Geoffroy Charles François Marie, Count d'Andigné (11 February 1858 – 10 March 1932) was a French politician. He served as mayor of Sainte-Gemmes-d'Andigné, and as a general councillor and deputy of Maine-et-Loire.

Personal life
Andigné was born on 11 February 1858 in Sainte-Gemmes-d'Andigné, Maine-et-Loire, a member of the Andigné family of French nobility. In 1885, he married Hélène Chandon de Briailles. Despite his advanced years, being 56 years old at the outbreak of World War I, he served in the army as a rider in the 28th Dragoon Regiment throughout. On his return he was awarded the Croix de guerre 1914–1918 and the Médaille militaire, in addition to being promoted as a non-commissioned officer. He died in Angers on 10 March 1932.

▶ **EXERCISE INSTRUCTIONS**: Decide whether each statement agrees with the biography of Count d'Andigné, answering yes or no and quoting the words of the biography that settle it. 1. He married in 1885. 2. He died in Sainte-Gemmes-d'Andigné. 3. He served in the 28th Dragoon Regiment during World War I. The listing has no connection to the biography of Count d'Andigné.

▶ **DATA LINES**:
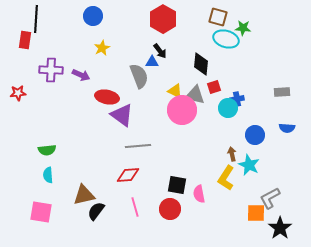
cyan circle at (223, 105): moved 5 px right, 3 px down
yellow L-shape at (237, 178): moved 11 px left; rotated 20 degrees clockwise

▶ **THE OUTPUT**:
1. Yes: "In 1885, he married Hélène Chandon de Briailles."
2. No: "He died in Angers on 10 March 1932."
3. Yes: "he served in the army as a rider in the 28th Dragoon Regiment throughout."